Byram was also right about my divorce clearing the way for a new chapter in my personal life. My friends were kind enough to set up dates for me, and one was with a recently divorced attorney, Christine Hearst, who had a job lined up and her boxes packed to move to Palo Alto. Not the most promising setup. We were both busy, and Christine was already thinking about her new life on the West Coast. But my friends were insistent that I meet her, and I had promised I would try.
I thought our first date was great. She thought it was weird. She was expecting me to pick her up, but I was working late and we were going to a party close to my office, so I sent a car over to get her instead. She looked surprised when I finally did get in the car. I glanced over and said, “Hi, I’m Steve.” And then proceeded to flip down the visor mirror and run an electric shaver over my face. We went from a book party at Rockefeller Center to see George Michael perform at the new Sony Plaza building on Madison Avenue to a dinner party with friends. Debbie Bancroft, the mutual friend who introduced us, called me the next morning to ask how the date went.

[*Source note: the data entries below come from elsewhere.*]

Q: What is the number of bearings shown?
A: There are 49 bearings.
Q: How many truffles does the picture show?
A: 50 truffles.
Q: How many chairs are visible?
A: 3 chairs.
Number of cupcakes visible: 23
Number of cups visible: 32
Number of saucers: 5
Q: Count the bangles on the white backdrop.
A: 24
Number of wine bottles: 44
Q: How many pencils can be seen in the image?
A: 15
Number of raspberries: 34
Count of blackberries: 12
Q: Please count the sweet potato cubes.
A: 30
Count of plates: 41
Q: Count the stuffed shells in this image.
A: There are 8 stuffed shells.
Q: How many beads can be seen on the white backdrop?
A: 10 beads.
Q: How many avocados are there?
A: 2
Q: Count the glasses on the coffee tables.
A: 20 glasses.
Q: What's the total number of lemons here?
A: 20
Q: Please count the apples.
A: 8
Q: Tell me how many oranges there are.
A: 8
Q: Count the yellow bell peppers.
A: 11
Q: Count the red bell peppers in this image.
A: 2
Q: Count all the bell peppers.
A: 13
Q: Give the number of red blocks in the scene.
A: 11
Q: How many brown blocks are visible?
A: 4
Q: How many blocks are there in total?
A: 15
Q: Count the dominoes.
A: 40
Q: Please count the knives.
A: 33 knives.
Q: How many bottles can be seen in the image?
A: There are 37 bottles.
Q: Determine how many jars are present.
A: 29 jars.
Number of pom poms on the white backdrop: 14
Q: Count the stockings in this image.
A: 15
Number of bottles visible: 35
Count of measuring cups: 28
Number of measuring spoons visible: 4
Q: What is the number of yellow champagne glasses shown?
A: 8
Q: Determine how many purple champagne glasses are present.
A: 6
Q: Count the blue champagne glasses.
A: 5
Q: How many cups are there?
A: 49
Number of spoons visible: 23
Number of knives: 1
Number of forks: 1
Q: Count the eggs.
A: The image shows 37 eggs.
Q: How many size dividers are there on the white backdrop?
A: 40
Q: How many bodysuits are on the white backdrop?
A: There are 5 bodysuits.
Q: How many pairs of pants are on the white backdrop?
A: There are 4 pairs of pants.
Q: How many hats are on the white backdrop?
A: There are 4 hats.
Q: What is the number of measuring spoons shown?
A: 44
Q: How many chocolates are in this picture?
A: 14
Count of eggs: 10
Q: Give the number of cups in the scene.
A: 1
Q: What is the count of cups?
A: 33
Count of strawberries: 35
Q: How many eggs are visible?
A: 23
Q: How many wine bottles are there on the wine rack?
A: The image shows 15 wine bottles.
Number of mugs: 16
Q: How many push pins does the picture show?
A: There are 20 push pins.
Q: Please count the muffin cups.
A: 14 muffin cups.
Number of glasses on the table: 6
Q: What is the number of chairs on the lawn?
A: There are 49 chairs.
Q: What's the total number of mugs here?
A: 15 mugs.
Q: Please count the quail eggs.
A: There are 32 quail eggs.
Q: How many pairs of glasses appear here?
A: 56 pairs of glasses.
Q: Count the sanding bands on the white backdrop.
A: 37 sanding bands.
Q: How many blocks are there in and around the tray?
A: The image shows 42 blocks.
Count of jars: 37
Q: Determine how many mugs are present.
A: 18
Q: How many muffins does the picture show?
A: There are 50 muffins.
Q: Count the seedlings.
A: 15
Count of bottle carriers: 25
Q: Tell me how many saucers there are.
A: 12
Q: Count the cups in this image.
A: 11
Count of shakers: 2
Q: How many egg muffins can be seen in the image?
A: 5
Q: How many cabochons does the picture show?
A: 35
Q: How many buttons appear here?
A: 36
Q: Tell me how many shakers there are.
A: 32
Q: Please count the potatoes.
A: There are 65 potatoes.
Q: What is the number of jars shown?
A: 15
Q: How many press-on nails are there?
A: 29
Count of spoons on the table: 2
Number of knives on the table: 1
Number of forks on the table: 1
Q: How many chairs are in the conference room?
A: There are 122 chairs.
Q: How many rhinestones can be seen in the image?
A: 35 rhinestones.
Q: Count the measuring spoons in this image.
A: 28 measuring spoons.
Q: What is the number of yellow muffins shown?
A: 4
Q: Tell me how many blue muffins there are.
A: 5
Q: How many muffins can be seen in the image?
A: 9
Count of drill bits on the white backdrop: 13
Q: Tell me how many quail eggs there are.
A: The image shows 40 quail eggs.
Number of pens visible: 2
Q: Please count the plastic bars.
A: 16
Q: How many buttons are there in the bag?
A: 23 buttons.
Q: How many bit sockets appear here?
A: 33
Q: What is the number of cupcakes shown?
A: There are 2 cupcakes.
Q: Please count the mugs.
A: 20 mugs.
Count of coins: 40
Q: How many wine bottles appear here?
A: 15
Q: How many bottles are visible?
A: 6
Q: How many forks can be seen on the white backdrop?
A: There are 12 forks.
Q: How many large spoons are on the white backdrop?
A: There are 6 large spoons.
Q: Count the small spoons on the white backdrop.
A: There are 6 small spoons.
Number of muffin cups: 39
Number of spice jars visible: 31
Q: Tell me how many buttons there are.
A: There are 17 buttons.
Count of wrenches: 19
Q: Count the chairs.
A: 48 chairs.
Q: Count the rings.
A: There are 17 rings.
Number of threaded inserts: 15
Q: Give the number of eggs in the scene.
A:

“Great,” I told her. I liked Christine and we had done all these exciting things. Christine, though gregarious, is a private person. She had told Debbie she felt like an accessory as we went from place to place, socializing with lots of people I knew and she didn’t. She had had a miserable time. The date was so busy that we never had a proper chance to talk at all. Debbie told me I was to call Christine, apologize, and invite her out for a quiet evening at a restaurant, someplace where we could actually get to know each other. I did as she suggested, and our next date was a long dinner at an Italian restaurant on First Avenue. I had such a good time that by the end of the dinner, I had my trusty calendar out. Christine looked surprised as I ran through various dates and tried to schedule when we might meet again. She wasn’t used to anyone in finance as precise as I can be.
“We can do this thing fast or slow,” I said. “I prefer fast.”
Thankfully, I didn’t put her off. Once we started dating, one of her first orders of business was to bring some order to my bachelor habits. I was living in an apartment at 950 Fifth Avenue with my son, Teddy, and had hired a chef, Chang. Night after night we’d have those familiar father–teenage son conversations over dinner. “How was school?” “Fine.”
The first time Christine came over, she went into my kitchen and opened the fridge. It was more than I ever did. There she found box upon box of Stouffer’s ready meals all stacked up. For two years, Chang had been heating them up and serving them to me and my son, and we hadn’t even noticed.
A couple of years later, after Christine and I were married, I wanted to hire a chef. Christine has many skills, but none of them include meal prep. And everyone who knows me knows that after a long day’s work, I like a proper dinner. So we put out an ad and were particularly impressed by a résumé from a chef called Hymie. We invited him for an interview, and Christine recognized him the moment she opened the door. It was Chang! He had simply changed his name and hoped we might have forgotten the bad Stouffer years. That’s New York for you.